Flexibler für Anlagenerweiterungen
„Mit der One Cable Automation und den IP67-Box-Modulen sind wir künftig auch viel flexibler hinsichtlich Anlagenerweiterungen“, greift Markus Wolharn einen anderen wichtigen Aspekt der Verkabelungsphilosophie auf. Falls die Anlage modifiziert werden muss, geht das mit der einfachen Anschlusstechnik und den vorkonfektionierten Leitungen steuerungstechnisch genauso einfach wie der mechanische Umbau.

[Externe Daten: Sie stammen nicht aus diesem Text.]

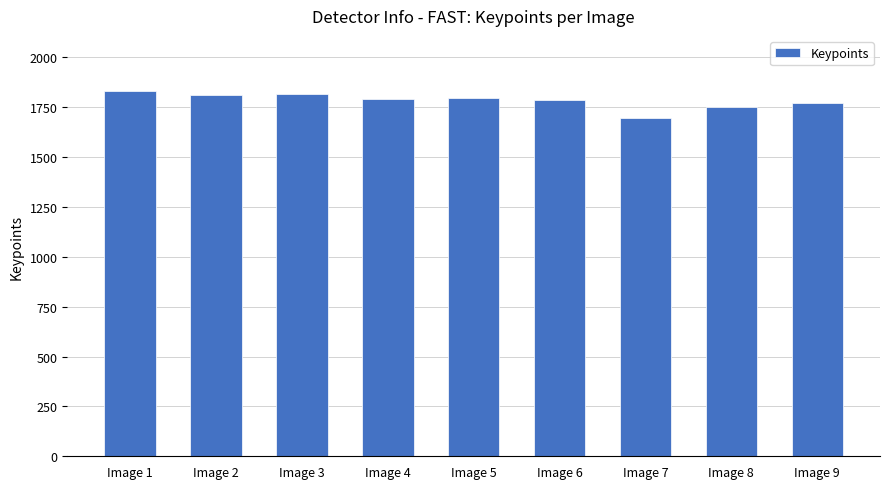

What is the difference between the second highest and second lowest values?

68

Auch bei der Wartung spielt das System seine Vorteile aus. „Das HMI zeigt dem Entstördienst das blockierte Segment präzise an und welche Komponente ggf. zu tauschen ist“, so Markus Wolharn.
Beim Transport der Pakete werden die einzelnen Fördersegmente zu- oder abgeschaltet, abhängig vom Ziel und einer Belegung des nächsten Segments. „Bei freier Strecke werden für einen stoßfreien und zügigen Transport immer die zwei nächsten Transportsegmente eingeschaltet“, erklärt Dimitri Kool von der Beckhoff Anlagentechnik. Erreicht das Paket dann den nächsten Förderer, hat dieser bereits seine Sollgeschwindigkeit erreicht und das Paket fährt ohne Zeitverlust und Ruckeln weiter. Praktisch entsteht je Paket eine Zone aktiver Förderer, die sich durch den Ring bewegt.

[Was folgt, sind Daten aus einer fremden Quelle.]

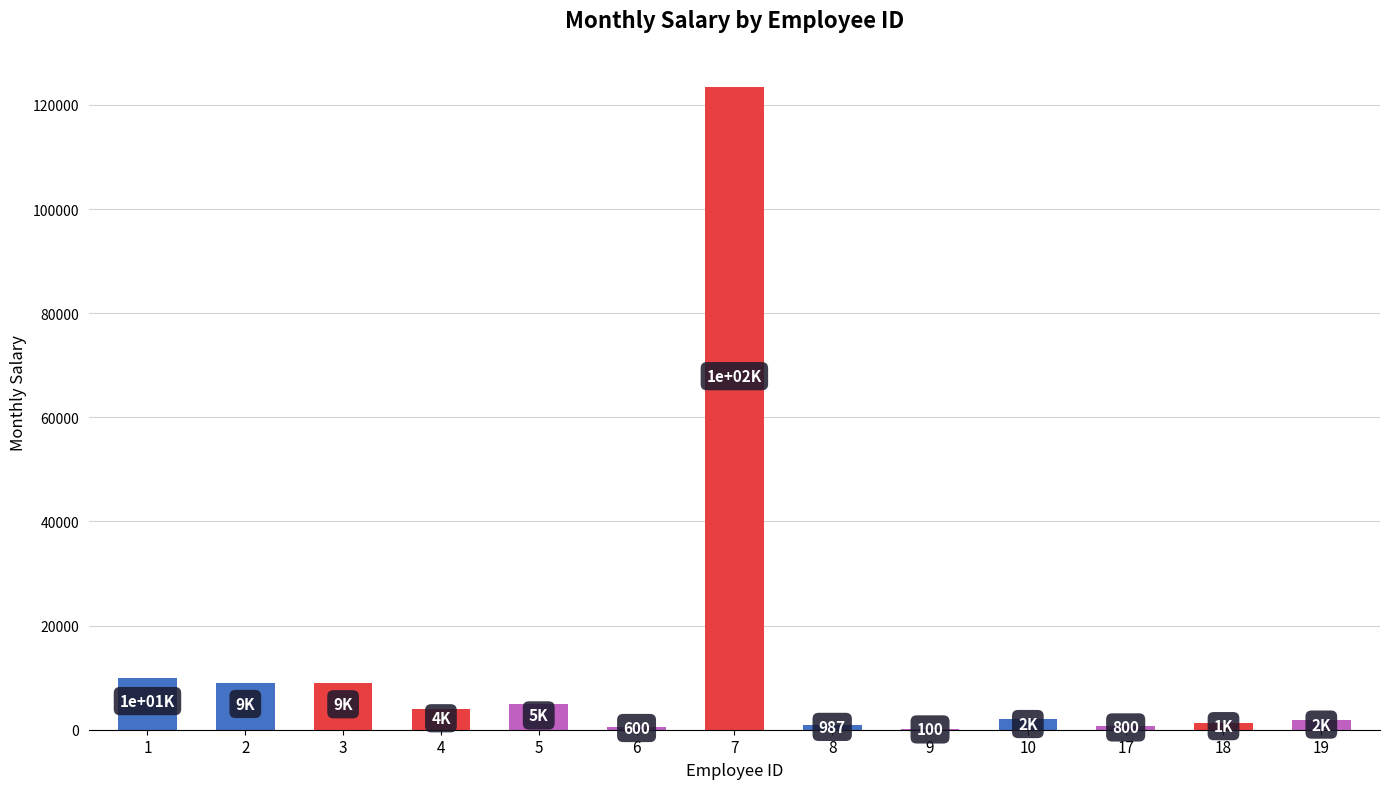

The value at 18 is 1250. True or false?

True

Effizientes Engineering durch Variantenmanagement
Während des insgesamt zehnwöchigen Umbaus musste der Betrieb der Logistik schnell wieder aufgenommen werden. Gelöst wurde die Anforderung durch die Aufteilung des Projekts in zwei Abschnitte. Dazu wurde der erste Teil der modernisierten Fördertechnik, der für die Lagerlogistik eine hohe Priorität hat, mit einem Ultra-Kompakt-Industrie-PC C6030 und TwinCAT 3 in Betrieb genommen. Parallel dazu konnte der zweite und größere Teil der Fördertechnik auf einem alten PC automatisiert werden.
Zum Schluss wurden beide Softwareprojekte auf dem Ultra-Kompakt-Industrie-PC C6030 zusammengeführt. „Mit dem Variantenmanagement in TwinCAT 3 konnten wir das effizient realisieren und permanent mit einem Gesamtprojekt im Git-Repository arbeiten“, so Stefan Maßmann.
Eine Herausforderung waren dabei die TwinCAT-2-Steuerungen, die in den angeschlossenen Lagerhallen noch in Betrieb sind. In TwinCAT 3 gibt es vorbereitete Datenstrukturen, die ein EP-Box-Modul mit allen Variablen abbilden und die Konfiguration deutlich beschleunigen. Um diese auch bei der Konfiguration der modernisierten Anlagenteile unter TwinCAT 2 nutzen zu können, wurde diese Datenstruktur als Funktionsbaustein für TwinCAT 2 implementiert und anschließend wieder auf TwinCAT 3 migriert. „Das hatte den Vorteil, dass wir überall mit identischen Variablennamen arbeiten und die Programmteile beliebig zwischen der neuen und den bestehenden Steuerungen bei Aktualisierungen austauschen konnten“, betont Stefan Maßmann. „Diese globalen Datentypen für TwinCAT 2 und TwinCAT 3 haben die Projektierung der rund 200 MDR-Controller mit jeweils etwa 50 Signalen deutlich beschleunigt“, so Jürgen Bolte von der Beckhoff Anlagentechnik.
Mehr Pakete bei weniger Energieverbrauch
Mit dem Retrofit wurde neben der Zuverlässigkeit auch der mögliche Durchsatz von bisher 2.000 auf 3.000 Pakete bzw. Transportbehälter je Stunde gesteigert – bei deutlich leiserem Betrieb und geringerem Energiebedarf. „Zudem sorgt die 24-V-Technik für mehr Sicherheit, falls bei einem Stau manuelle Eingriffe notwendig sein sollten“, so Markus Wolharn. Als Referenzprojekt stößt der Umbau des Ringförderers in anderen Abteilungen und Standorten von Arvato wegen der Energieeffizienz und der geringeren Geräuschemissionen im Betrieb auf Interesse. Für Markus Wolharn sind die Vorteile der One Cable Automation und der EP-Box-Module bei Anpassungen der Fördertechnik und der Installation allerdings ebenso stichhaltige Argumente.